→ Aim of the exercise
Copy the lines in the entries below exactly, from the line containing "## 11. Performance Characteristics" through the end of the entries.

START Material for the task

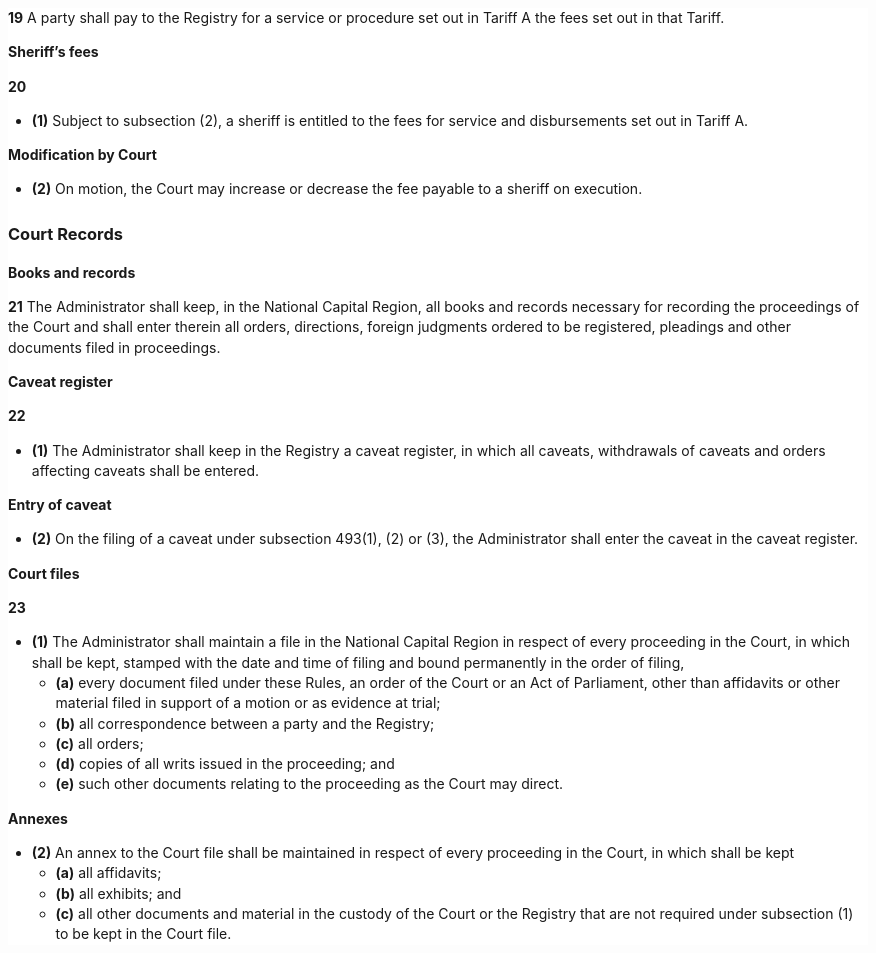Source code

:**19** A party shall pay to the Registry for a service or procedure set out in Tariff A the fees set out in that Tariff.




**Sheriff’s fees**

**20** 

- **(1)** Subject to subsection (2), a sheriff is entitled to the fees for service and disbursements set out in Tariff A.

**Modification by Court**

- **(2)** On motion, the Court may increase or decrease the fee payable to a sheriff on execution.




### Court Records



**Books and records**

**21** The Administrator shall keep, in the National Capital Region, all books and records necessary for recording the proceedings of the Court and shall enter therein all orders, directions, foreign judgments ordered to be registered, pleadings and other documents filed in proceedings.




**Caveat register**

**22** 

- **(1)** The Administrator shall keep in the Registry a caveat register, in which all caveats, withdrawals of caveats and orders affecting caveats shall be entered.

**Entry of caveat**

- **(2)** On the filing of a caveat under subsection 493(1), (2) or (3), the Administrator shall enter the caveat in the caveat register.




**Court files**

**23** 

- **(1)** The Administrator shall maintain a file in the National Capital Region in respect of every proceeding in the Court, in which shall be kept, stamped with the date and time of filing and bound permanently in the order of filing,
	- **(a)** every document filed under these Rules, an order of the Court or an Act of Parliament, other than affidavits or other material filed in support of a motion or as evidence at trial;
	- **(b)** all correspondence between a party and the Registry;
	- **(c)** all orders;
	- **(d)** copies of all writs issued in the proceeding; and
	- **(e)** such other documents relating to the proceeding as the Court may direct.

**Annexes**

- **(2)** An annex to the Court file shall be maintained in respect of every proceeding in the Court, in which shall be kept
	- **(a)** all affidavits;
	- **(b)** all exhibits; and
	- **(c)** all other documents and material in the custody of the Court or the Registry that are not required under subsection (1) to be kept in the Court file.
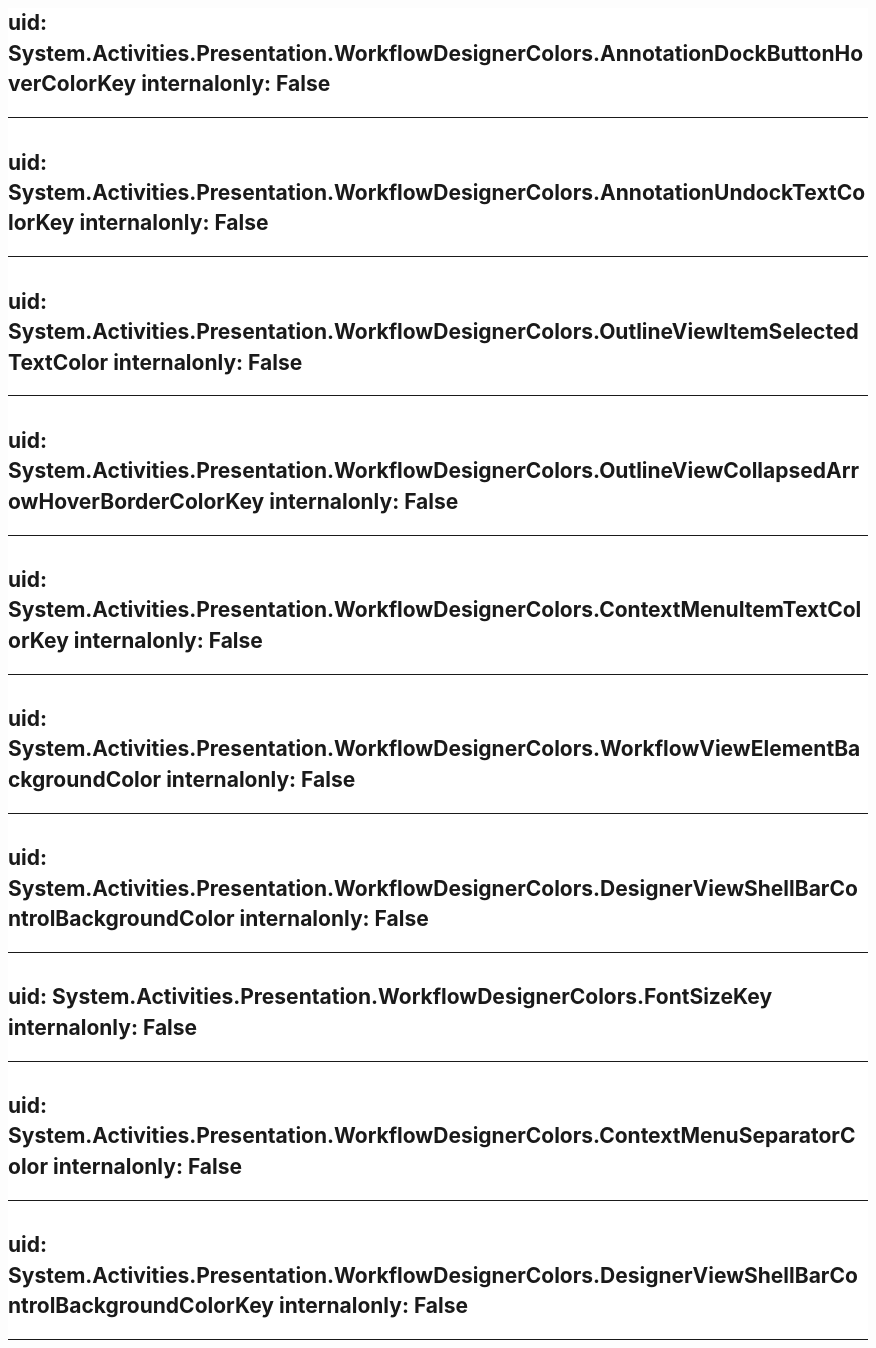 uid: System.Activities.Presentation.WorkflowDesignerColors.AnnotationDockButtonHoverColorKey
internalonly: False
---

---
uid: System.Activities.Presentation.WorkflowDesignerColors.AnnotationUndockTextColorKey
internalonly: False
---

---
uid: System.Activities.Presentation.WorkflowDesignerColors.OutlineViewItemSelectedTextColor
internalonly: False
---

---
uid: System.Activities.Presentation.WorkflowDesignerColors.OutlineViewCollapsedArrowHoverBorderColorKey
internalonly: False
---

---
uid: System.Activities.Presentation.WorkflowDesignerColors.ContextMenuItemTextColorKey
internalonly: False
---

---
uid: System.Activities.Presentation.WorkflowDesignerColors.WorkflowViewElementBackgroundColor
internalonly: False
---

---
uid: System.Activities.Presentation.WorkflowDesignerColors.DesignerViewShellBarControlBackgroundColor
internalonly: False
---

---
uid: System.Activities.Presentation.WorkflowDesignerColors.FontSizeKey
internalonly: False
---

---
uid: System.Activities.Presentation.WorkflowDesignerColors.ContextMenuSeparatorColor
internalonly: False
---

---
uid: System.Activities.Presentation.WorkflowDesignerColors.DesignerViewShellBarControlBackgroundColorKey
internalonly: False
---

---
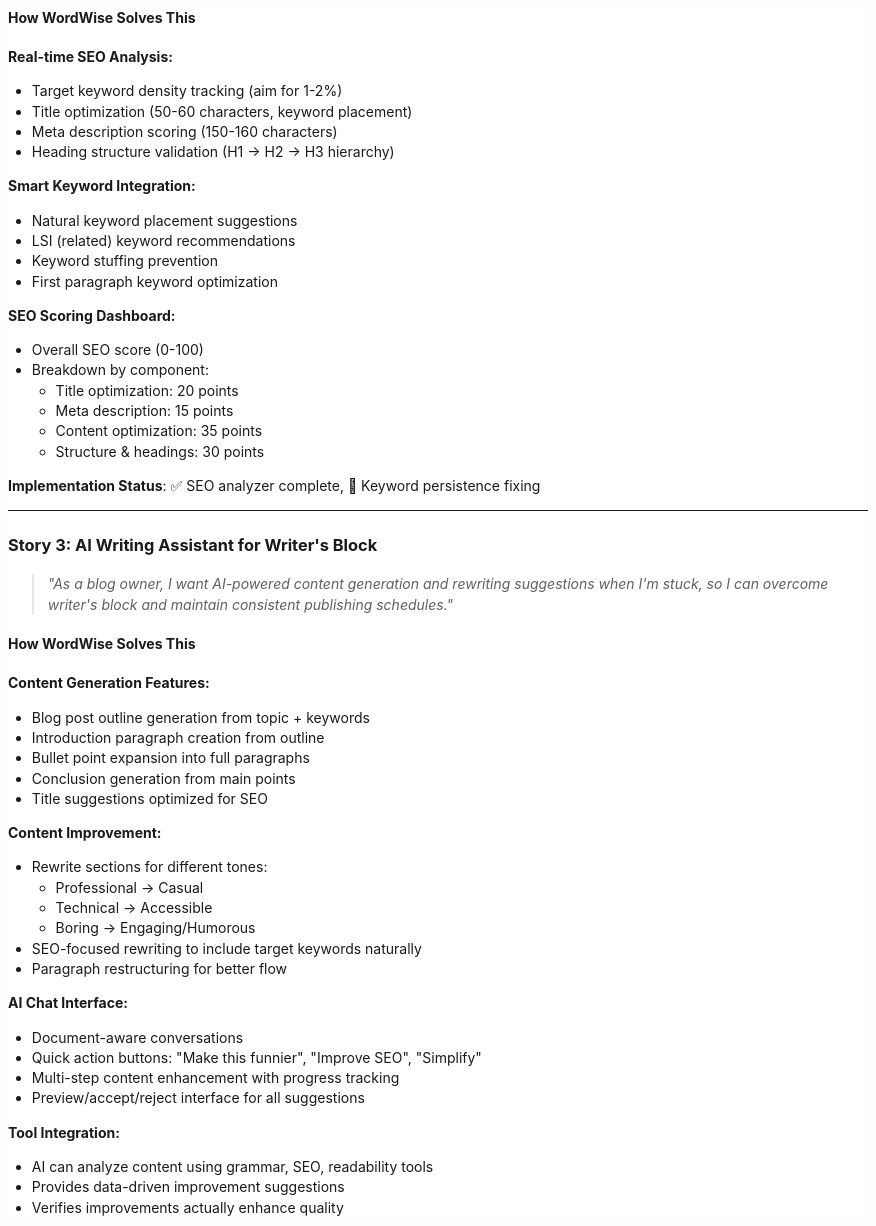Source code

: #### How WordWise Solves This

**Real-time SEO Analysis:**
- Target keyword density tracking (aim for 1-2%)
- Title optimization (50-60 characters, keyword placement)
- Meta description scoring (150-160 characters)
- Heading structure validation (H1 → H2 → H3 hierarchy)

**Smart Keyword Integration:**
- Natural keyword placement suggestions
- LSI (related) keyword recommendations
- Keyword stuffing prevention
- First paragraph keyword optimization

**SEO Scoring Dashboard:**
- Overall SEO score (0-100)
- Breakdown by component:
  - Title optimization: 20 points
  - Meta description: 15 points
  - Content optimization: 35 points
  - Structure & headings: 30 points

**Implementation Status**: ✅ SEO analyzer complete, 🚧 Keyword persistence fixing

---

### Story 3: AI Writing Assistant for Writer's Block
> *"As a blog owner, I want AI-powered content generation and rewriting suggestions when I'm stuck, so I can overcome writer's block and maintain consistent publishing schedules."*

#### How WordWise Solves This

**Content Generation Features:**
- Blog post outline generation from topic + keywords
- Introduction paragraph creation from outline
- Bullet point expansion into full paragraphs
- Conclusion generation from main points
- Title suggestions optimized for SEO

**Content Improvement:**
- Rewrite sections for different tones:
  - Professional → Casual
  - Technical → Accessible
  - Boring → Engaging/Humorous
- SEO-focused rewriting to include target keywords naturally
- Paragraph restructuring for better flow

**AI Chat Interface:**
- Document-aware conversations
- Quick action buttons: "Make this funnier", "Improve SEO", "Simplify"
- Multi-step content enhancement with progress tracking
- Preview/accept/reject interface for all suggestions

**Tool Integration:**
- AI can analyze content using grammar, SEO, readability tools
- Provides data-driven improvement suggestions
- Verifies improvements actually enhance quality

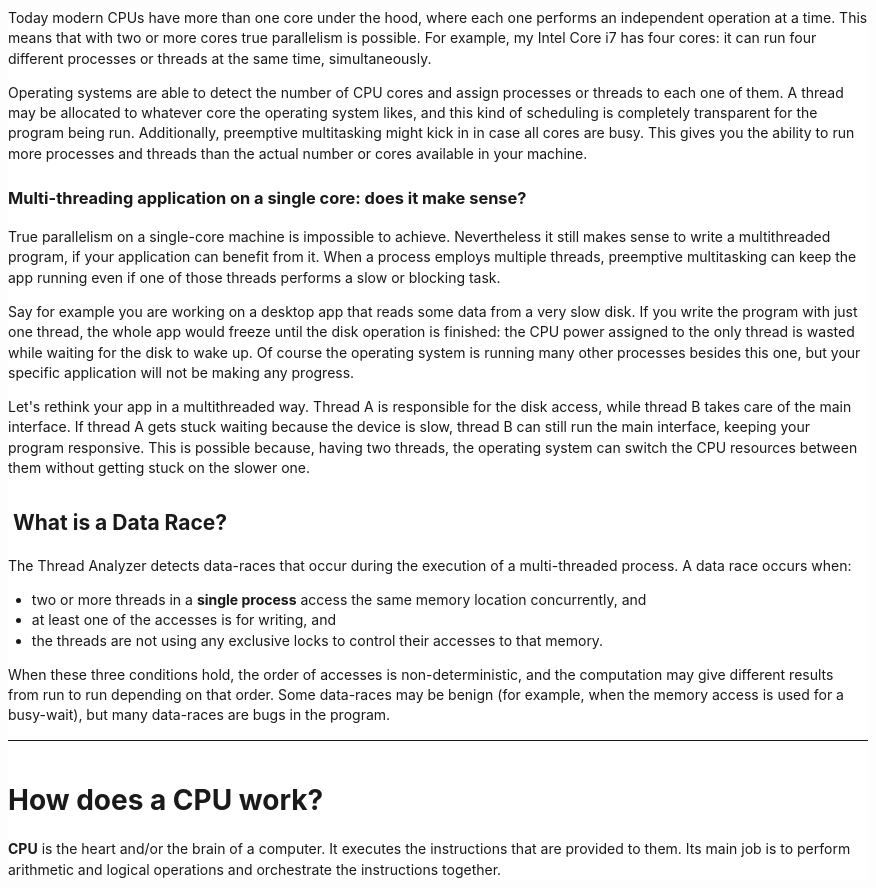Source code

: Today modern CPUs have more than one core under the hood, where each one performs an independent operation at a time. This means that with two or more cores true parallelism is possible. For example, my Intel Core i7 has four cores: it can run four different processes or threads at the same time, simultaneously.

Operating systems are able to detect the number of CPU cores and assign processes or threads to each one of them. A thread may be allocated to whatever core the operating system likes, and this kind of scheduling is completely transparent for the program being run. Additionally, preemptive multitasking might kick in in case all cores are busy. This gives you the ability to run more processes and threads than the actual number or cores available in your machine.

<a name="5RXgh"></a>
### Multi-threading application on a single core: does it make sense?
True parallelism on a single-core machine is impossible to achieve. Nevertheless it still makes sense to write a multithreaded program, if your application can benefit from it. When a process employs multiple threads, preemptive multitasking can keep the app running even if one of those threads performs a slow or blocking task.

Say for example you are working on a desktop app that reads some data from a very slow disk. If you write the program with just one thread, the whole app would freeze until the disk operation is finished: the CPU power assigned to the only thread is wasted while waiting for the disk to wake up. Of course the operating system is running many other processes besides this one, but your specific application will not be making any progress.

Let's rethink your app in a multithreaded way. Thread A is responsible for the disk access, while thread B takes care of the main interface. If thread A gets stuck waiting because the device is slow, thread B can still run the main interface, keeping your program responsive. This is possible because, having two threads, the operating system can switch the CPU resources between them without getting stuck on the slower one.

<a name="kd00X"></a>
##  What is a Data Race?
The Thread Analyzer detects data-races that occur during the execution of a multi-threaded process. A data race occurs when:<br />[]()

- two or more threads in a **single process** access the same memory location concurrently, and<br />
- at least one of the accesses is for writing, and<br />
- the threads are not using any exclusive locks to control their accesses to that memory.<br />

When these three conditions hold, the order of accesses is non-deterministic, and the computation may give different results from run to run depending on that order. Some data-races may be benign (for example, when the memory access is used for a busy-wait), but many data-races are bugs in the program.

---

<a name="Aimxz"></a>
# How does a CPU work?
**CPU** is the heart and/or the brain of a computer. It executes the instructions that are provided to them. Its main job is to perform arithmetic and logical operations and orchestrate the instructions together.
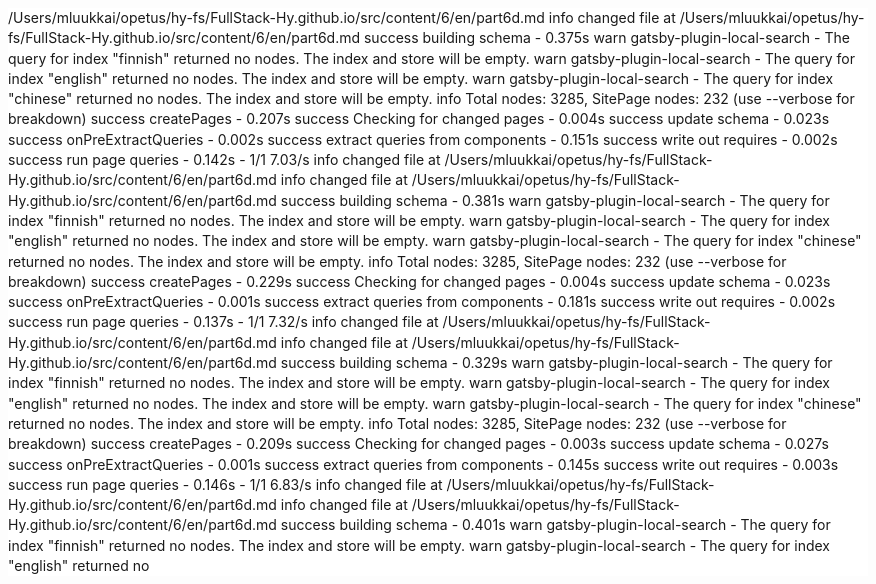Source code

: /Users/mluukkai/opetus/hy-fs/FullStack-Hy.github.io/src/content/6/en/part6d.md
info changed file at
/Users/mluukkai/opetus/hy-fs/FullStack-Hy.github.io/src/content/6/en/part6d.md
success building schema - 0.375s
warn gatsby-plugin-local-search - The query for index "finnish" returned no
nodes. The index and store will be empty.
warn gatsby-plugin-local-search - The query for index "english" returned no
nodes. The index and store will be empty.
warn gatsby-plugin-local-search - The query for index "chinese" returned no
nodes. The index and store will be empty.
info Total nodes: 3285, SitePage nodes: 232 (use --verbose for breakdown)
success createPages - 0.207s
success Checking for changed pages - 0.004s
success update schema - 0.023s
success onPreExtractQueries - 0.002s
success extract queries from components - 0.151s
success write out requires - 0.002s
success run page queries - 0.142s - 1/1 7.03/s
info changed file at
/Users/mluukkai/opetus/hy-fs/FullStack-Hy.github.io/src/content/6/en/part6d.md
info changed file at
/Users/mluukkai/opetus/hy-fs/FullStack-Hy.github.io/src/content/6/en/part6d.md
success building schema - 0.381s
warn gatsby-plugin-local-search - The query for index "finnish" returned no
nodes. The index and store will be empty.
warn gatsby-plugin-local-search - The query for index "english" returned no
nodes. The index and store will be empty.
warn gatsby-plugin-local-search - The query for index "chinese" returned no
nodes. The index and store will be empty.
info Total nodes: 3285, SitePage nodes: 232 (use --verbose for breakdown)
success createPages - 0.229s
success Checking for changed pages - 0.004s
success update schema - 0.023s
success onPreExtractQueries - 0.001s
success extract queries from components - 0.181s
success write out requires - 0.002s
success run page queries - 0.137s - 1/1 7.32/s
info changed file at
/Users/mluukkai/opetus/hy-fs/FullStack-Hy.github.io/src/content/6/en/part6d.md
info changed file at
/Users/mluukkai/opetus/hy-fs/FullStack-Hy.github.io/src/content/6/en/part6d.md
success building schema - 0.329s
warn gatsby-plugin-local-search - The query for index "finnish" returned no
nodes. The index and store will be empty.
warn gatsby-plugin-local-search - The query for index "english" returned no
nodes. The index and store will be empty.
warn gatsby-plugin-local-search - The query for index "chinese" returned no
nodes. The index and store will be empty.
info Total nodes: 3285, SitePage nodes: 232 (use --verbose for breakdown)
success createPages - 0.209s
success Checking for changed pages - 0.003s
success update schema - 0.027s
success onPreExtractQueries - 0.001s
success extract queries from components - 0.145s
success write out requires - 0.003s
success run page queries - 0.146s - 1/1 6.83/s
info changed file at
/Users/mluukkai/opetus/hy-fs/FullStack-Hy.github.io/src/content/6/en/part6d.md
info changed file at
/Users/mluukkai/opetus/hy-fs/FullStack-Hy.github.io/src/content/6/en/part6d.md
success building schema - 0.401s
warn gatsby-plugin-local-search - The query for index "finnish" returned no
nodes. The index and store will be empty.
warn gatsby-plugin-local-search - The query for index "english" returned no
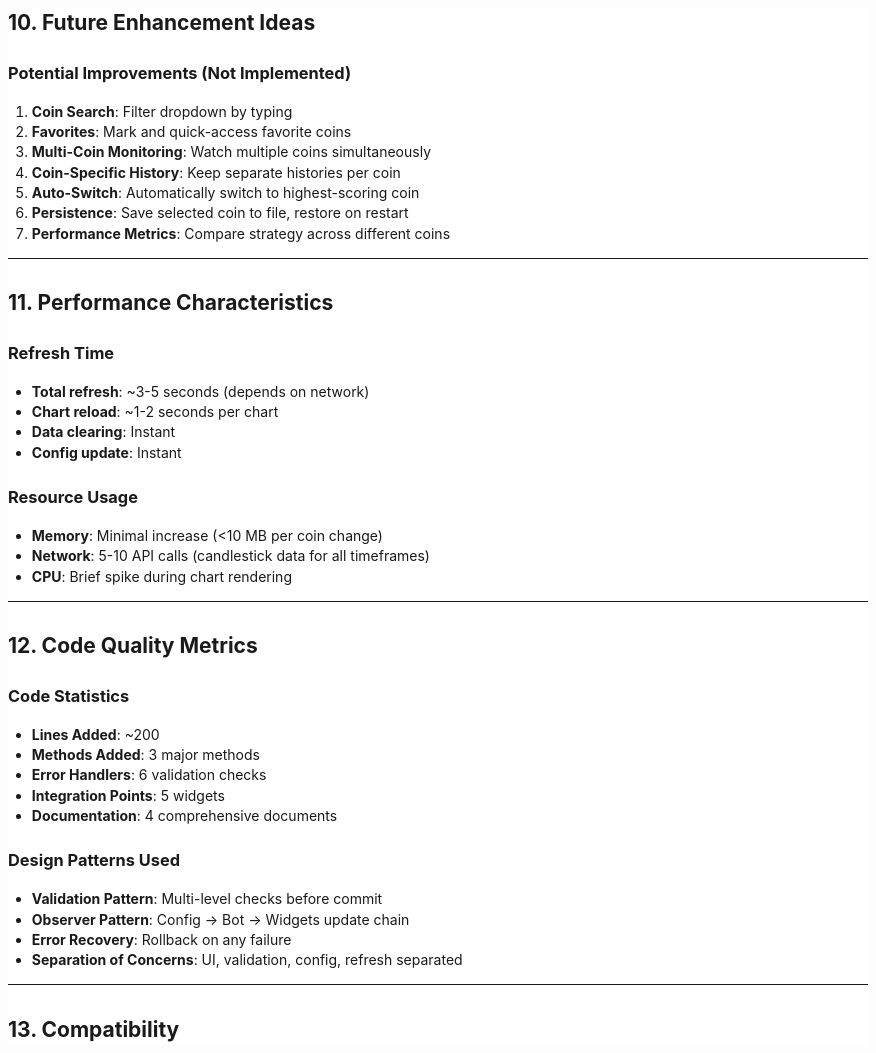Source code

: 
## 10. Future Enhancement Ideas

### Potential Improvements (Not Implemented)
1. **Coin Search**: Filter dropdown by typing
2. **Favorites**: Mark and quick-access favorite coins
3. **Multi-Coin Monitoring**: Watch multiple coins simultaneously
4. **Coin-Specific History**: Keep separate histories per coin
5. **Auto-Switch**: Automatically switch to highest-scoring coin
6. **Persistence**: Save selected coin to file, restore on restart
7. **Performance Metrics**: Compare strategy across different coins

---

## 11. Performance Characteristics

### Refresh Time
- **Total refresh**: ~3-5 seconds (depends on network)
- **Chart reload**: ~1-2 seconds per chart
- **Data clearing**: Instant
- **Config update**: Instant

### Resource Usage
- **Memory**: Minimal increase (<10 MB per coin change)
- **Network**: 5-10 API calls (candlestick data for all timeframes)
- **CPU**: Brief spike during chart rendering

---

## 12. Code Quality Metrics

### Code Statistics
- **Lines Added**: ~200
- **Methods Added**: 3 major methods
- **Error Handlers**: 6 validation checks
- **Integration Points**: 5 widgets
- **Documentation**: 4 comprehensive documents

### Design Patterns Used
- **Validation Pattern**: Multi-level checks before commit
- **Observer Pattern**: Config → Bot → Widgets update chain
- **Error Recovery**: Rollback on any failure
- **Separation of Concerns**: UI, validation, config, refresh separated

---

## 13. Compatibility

END Material for the task

→ Exercise output
## 11. Performance Characteristics

### Refresh Time
- **Total refresh**: ~3-5 seconds (depends on network)
- **Chart reload**: ~1-2 seconds per chart
- **Data clearing**: Instant
- **Config update**: Instant

### Resource Usage
- **Memory**: Minimal increase (<10 MB per coin change)
- **Network**: 5-10 API calls (candlestick data for all timeframes)
- **CPU**: Brief spike during chart rendering

---

## 12. Code Quality Metrics

### Code Statistics
- **Lines Added**: ~200
- **Methods Added**: 3 major methods
- **Error Handlers**: 6 validation checks
- **Integration Points**: 5 widgets
- **Documentation**: 4 comprehensive documents

### Design Patterns Used
- **Validation Pattern**: Multi-level checks before commit
- **Observer Pattern**: Config → Bot → Widgets update chain
- **Error Recovery**: Rollback on any failure
- **Separation of Concerns**: UI, validation, config, refresh separated

---

## 13. Compatibility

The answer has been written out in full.